[Data extracted from a collection]
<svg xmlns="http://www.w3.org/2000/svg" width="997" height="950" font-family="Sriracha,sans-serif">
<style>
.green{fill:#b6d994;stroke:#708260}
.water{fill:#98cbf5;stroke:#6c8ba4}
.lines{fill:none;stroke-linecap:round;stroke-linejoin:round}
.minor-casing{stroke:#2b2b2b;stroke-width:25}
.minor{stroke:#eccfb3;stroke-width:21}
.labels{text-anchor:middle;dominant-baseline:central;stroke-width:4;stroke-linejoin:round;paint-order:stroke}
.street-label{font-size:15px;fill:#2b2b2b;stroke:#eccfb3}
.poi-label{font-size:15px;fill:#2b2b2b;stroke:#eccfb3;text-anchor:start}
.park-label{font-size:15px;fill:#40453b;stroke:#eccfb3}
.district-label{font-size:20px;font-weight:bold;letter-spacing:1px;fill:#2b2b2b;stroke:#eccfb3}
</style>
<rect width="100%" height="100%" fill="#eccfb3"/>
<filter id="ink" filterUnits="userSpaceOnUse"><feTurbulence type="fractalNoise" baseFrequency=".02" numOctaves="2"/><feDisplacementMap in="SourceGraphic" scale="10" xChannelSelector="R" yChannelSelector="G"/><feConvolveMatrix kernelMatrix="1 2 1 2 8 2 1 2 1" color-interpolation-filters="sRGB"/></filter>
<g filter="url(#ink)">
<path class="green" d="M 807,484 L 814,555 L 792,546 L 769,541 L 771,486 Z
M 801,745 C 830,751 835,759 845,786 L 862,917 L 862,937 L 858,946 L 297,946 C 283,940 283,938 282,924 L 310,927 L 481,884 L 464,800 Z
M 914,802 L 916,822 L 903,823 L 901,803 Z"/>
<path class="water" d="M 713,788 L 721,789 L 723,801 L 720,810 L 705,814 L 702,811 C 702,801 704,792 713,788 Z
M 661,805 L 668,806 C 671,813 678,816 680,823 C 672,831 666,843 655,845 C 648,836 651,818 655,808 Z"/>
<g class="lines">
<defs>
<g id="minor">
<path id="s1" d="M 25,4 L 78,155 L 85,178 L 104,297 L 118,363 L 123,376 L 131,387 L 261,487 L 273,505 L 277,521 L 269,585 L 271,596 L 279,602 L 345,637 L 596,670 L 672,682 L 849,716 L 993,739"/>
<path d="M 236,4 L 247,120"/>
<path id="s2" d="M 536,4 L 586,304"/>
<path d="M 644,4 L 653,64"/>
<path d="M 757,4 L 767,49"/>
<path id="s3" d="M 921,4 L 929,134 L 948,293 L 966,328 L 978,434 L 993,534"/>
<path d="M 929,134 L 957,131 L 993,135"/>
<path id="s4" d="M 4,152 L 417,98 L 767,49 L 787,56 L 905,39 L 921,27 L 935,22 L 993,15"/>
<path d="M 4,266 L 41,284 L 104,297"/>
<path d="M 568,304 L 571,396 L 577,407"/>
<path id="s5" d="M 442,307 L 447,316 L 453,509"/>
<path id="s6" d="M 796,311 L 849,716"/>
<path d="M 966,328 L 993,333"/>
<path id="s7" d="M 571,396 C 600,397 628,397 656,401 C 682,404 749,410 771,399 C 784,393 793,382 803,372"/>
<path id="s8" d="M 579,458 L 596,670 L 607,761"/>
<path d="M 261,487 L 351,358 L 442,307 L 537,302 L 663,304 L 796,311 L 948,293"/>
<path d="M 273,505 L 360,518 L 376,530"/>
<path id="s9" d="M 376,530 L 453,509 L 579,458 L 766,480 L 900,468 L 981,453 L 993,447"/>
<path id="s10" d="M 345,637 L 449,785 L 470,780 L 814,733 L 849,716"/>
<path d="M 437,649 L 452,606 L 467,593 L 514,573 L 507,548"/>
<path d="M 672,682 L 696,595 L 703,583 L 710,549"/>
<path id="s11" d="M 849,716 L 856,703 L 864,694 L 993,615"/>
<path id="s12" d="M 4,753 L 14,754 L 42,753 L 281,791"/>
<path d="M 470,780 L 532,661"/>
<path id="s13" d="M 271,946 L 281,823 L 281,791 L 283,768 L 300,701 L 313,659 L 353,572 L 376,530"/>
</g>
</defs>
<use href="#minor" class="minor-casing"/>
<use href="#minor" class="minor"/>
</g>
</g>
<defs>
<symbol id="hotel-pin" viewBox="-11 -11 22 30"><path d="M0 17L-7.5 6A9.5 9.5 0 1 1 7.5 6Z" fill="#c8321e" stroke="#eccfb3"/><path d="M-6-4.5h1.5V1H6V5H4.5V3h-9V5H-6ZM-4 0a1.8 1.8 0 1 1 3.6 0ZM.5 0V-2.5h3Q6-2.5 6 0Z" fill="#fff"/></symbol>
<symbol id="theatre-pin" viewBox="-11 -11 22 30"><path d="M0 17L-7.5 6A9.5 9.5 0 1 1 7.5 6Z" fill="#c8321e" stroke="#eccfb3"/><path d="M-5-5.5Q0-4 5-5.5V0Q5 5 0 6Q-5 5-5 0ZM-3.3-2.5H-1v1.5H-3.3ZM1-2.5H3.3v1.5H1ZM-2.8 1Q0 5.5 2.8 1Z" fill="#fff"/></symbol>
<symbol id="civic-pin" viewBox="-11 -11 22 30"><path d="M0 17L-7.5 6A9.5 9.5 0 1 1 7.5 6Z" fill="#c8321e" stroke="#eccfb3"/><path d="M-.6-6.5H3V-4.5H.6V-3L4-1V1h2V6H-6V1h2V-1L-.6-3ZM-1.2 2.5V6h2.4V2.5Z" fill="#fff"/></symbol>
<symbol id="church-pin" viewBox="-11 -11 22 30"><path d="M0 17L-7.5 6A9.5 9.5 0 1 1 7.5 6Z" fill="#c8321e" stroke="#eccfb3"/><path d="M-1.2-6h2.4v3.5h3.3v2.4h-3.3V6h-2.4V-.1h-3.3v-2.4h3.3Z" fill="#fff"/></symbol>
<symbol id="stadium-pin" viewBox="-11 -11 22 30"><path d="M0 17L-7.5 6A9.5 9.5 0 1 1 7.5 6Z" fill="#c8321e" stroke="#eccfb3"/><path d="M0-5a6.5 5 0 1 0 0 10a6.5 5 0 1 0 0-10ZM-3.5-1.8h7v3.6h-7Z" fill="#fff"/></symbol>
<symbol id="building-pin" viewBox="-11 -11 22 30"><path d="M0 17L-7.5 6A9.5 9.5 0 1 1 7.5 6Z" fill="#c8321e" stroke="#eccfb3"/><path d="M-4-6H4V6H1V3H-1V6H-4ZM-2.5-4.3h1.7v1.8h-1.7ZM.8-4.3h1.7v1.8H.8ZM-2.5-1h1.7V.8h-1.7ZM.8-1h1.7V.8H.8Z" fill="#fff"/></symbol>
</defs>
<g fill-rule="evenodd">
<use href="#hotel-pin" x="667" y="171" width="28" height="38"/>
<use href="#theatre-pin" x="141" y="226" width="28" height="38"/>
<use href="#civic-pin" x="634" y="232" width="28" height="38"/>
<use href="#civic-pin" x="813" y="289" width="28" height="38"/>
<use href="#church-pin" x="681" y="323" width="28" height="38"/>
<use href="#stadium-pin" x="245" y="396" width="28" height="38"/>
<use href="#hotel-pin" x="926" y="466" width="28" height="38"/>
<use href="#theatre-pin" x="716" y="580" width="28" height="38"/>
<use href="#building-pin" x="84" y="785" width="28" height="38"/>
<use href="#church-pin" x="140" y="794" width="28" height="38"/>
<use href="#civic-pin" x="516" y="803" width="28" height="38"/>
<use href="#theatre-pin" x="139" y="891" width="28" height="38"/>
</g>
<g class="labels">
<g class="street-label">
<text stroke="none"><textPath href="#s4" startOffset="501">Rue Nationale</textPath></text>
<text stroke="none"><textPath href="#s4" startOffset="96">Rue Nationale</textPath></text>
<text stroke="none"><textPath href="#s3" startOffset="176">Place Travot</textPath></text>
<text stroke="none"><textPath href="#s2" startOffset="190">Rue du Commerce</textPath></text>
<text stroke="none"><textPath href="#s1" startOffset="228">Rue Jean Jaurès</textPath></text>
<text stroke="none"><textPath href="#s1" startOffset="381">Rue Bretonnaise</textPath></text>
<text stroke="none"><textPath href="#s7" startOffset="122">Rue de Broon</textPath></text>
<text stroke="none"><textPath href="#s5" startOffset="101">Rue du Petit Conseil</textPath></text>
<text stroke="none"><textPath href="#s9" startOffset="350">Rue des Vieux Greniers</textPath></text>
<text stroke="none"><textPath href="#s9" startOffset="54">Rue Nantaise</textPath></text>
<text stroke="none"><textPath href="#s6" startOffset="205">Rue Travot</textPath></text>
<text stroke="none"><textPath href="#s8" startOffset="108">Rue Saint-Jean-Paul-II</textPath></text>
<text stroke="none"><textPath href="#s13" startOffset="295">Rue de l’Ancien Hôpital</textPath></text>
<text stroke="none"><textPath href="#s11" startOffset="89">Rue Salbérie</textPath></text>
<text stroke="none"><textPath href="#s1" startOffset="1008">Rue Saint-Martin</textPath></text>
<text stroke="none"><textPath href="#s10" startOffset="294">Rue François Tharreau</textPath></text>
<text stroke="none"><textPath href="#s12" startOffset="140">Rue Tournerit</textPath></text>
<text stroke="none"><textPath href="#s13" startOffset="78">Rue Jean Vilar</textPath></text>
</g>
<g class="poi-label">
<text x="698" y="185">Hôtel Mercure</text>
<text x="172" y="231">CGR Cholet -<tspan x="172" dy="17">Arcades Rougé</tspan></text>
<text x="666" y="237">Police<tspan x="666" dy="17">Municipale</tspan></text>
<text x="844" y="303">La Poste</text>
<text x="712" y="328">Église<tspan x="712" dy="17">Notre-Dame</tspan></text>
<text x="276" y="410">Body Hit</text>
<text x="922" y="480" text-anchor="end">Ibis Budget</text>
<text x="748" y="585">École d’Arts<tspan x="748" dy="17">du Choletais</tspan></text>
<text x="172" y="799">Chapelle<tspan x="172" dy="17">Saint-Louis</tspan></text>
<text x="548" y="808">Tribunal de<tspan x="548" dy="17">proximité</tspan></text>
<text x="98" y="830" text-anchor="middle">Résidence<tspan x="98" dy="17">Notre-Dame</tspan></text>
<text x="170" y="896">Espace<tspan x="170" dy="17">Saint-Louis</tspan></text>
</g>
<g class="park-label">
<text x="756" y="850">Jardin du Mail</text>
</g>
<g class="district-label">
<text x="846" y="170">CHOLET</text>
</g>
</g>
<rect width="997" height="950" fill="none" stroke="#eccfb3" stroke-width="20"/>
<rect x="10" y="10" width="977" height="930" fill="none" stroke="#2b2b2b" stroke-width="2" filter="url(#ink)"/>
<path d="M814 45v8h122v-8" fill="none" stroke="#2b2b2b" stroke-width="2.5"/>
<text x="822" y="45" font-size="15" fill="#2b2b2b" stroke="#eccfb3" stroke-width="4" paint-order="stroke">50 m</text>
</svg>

**YOUR TASK**
In the entries above, find lines with "paint" and copy each.

**TASK SOLUTION**
.labels{text-anchor:middle;dominant-baseline:central;stroke-width:4;stroke-linejoin:round;paint-order:stroke}
<text x="822" y="45" font-size="15" fill="#2b2b2b" stroke="#eccfb3" stroke-width="4" paint-order="stroke">50 m</text>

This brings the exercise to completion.